For thousands of years, Stone Mountain has been a place of ceremonial and administrative importance to the Creek Nation and once served as a neutral zone for the Creek and Cherokee Nations to meet, coordinate, and offer each other help from colonial invaders. In 1821, under the Treaty of Indian Springs, the U.S. Government and State of Georgia seized the mountain from the Creek Nation and in 1845, with the protection of the State of Georgia, the new town of Stone Mountain was settled by whites. Beginning early in the twentieth century, the second incarnation of the Ku Klux Klan, inspired by the film Birth of a Nation, began using Stone Mountain as a meeting place and hub of white supremacist activity.

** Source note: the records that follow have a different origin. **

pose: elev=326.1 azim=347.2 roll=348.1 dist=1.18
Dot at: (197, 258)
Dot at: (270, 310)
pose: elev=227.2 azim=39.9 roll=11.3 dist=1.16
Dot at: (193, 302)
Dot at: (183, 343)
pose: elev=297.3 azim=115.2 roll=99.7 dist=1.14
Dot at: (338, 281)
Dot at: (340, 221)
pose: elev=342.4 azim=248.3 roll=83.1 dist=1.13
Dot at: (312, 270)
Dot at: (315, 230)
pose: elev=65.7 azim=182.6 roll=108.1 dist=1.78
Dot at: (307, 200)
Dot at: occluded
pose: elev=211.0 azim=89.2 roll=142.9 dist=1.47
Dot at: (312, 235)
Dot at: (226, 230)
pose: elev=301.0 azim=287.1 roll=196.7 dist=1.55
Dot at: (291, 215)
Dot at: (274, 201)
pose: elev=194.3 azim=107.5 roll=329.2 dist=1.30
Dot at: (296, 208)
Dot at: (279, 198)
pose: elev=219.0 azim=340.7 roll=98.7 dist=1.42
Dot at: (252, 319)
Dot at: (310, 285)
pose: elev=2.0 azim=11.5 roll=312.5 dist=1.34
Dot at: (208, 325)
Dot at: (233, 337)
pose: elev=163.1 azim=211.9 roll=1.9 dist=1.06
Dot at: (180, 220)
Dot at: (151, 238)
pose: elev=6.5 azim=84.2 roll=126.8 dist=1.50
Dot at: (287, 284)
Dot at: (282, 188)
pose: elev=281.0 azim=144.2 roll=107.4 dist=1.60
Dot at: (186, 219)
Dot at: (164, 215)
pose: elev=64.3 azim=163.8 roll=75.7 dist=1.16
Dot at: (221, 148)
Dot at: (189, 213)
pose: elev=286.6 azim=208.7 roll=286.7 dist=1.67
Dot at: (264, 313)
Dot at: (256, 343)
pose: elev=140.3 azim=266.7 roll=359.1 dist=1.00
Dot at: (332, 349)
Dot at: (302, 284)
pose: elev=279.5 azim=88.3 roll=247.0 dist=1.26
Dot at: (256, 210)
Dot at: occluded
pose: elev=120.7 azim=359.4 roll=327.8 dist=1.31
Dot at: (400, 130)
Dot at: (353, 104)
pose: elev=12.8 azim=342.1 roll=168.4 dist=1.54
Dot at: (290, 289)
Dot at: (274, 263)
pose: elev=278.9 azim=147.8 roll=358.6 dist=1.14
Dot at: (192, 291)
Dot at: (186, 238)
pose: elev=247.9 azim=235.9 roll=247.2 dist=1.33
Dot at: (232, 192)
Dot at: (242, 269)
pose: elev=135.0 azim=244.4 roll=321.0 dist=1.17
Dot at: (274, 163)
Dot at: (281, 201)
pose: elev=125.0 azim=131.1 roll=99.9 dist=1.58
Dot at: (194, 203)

Today, Stone Mountain is a national park located in the city of Stone Mountain, GA, and has been state owned since 1958. Despite this, its long history as a site of organization and of symbolic importance for white nationalists continues. Legally, the mountain is a confederate monument, and is marked by a massive carving of Confederate generals — an effort first initiated by a Klan member and later completed by the state to combat the civil rights movement. For over a century, the KKK has held rallies and meetings at the mountain. Last year, in the aftermath of the mass shooting at a black church in Charleston, SC, Neo-Confederates rallied at Stone Mountain in support of the Confederate symbols.